→ **Work task**
Copy the rows from the very start through the line containing "Περιποίηση και styling σε κάθε μήκος", and swap "hairstyles" for "haircuts" while keeping everything else the same.

→ **Information given**
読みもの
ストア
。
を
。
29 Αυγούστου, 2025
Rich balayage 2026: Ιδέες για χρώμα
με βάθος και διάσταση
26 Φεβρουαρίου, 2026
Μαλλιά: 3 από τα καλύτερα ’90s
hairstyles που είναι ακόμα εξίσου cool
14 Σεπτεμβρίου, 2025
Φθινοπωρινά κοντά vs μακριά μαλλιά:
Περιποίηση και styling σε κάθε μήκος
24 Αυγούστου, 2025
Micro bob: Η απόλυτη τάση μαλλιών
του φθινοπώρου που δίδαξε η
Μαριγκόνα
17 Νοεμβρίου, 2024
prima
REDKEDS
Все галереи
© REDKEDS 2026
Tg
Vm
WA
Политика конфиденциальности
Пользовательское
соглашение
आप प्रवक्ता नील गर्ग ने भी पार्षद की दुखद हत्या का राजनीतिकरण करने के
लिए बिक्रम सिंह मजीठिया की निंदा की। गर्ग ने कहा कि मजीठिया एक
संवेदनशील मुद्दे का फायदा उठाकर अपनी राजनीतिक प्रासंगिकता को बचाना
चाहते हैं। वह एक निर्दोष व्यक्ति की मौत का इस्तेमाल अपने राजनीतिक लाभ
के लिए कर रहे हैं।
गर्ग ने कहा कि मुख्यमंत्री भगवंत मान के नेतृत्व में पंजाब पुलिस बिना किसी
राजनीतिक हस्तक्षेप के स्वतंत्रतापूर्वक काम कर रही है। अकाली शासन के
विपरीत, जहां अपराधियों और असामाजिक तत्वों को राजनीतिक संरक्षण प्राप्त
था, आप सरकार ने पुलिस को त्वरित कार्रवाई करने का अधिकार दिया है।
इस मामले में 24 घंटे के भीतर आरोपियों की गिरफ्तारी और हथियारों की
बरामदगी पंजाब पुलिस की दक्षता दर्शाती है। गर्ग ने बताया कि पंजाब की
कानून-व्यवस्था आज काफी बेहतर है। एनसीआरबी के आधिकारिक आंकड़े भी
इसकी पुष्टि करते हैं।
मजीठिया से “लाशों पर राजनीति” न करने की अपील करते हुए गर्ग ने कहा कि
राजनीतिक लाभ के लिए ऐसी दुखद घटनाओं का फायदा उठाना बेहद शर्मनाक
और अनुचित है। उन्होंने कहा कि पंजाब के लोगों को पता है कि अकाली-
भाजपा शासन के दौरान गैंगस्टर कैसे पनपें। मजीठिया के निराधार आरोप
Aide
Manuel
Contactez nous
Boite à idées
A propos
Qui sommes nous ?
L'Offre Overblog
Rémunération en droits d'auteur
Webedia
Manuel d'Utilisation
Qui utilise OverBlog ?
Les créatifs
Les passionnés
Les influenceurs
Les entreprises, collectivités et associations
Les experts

→ **Problem solution**
読みもの
ストア
。
を
。
29 Αυγούστου, 2025
Rich balayage 2026: Ιδέες για χρώμα
με βάθος και διάσταση
26 Φεβρουαρίου, 2026
Μαλλιά: 3 από τα καλύτερα ’90s
haircuts που είναι ακόμα εξίσου cool
14 Σεπτεμβρίου, 2025
Φθινοπωρινά κοντά vs μακριά μαλλιά:
Περιποίηση και styling σε κάθε μήκος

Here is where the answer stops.